Please convert the part of the records that opens with the line containing "(2) The governing factors of destructions are" and closes with the line containing "diagram - Earthquake", both included, into a numbered list with one line per item. Leave out any blank lines.

> Excerpted data
══════════════════════════════

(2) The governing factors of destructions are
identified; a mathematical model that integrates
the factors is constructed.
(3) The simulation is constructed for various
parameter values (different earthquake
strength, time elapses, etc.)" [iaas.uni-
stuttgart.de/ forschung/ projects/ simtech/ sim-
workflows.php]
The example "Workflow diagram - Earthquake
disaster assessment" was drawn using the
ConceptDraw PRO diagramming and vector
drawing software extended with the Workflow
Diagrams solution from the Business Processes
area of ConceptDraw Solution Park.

══════════════════════════════

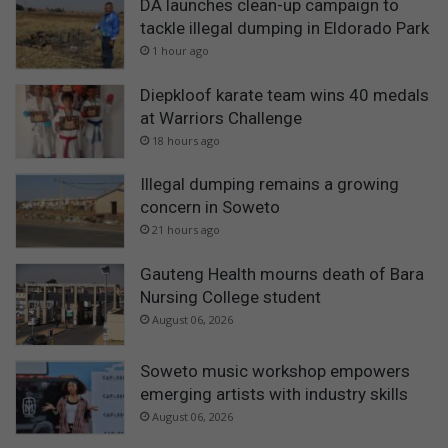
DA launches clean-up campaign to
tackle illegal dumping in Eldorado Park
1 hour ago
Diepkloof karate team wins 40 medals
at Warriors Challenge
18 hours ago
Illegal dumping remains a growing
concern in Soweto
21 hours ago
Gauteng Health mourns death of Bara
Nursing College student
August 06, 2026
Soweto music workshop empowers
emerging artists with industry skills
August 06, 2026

══════════════════════════════

> Answer to this task
1. (2) The governing factors of destructions are
2. identified; a mathematical model that integrates
3. the factors is constructed.
4. (3) The simulation is constructed for various
5. parameter values (different earthquake
6. strength, time elapses, etc.)" [iaas.uni-
7. stuttgart.de/ forschung/ projects/ simtech/ sim-
8. workflows.php]
9. The example "Workflow diagram - Earthquake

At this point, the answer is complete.